§ **Extracted text**

[start]

Bits and Pieces: The Penguin Book of Rock and Pop Facts and Trivia (Steve Smith 1988) has a useful section on silence in music. Naturally it starts with John Cage's piece entitled 4′33". I have seen the sheet music for this which, as I recall, has instructions about opening a piano and closing it at the end, after 4 minutes 33 seconds of obligatory silence. Smith notes that the performer, 'usually a pianist,' is expected to use his fingers to show the audience which of the song's three parts they are listening to… In Wikipedia's piece they mention that Frank Zappa recorded it as part of A Chance Operation: The John Cage Tribute on the Koch label in 1993. It was also recorded by Swedish electronic rockers Covenant in 2000 (the piece was entitled You Can Make Your Own Music.)
4'33" was first publicly performed in 1952. In 1953 CBS issued a blank record entitled 3 Minutes of Silence - it was intended for juke boxes, enabling those tired of the music to purchase a few minutes of peace and quiet. Steve Smith notes 'Hush records released a similar disc in 1959.'
The last note of She's Leaving Home on The Beatle's Sergeant Pepper album lasts 43 seconds - the last part of which appears to be silence but is at a high frequency only audible to dogs.
Allison Crowe on her 2010 album Spiral has a track Silence (82 seconds of) which can be 'heard' here.

[end]

§ **Dataset records**
[start]

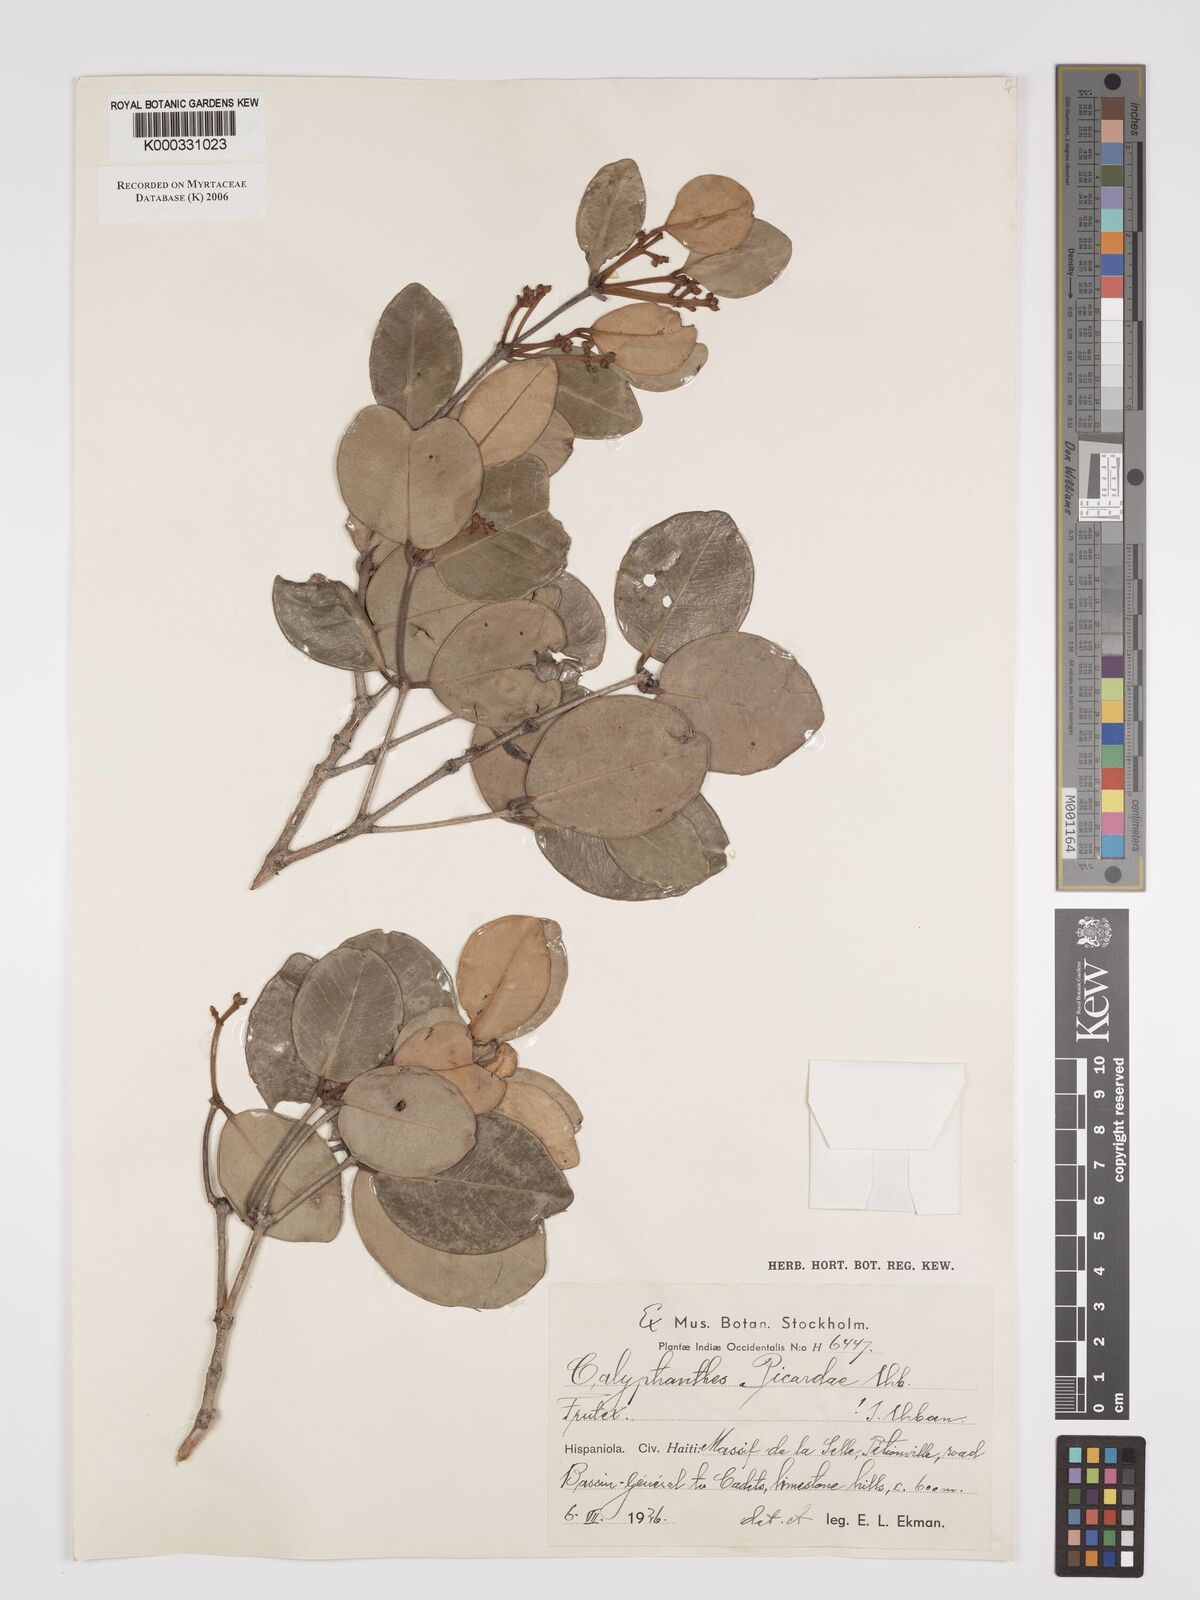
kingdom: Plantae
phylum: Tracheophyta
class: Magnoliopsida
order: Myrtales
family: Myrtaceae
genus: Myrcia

[end]

§ **Problem**
Reproduce the passage from the text on silence in music above, between "Bits and Pieces: The" and "Your Own Music.)", inclusive.

§ **Exercise response**
Bits and Pieces: The Penguin Book of Rock and Pop Facts and Trivia (Steve Smith 1988) has a useful section on silence in music. Naturally it starts with John Cage's piece entitled 4′33". I have seen the sheet music for this which, as I recall, has instructions about opening a piano and closing it at the end, after 4 minutes 33 seconds of obligatory silence. Smith notes that the performer, 'usually a pianist,' is expected to use his fingers to show the audience which of the song's three parts they are listening to… In Wikipedia's piece they mention that Frank Zappa recorded it as part of A Chance Operation: The John Cage Tribute on the Koch label in 1993. It was also recorded by Swedish electronic rockers Covenant in 2000 (the piece was entitled You Can Make Your Own Music.)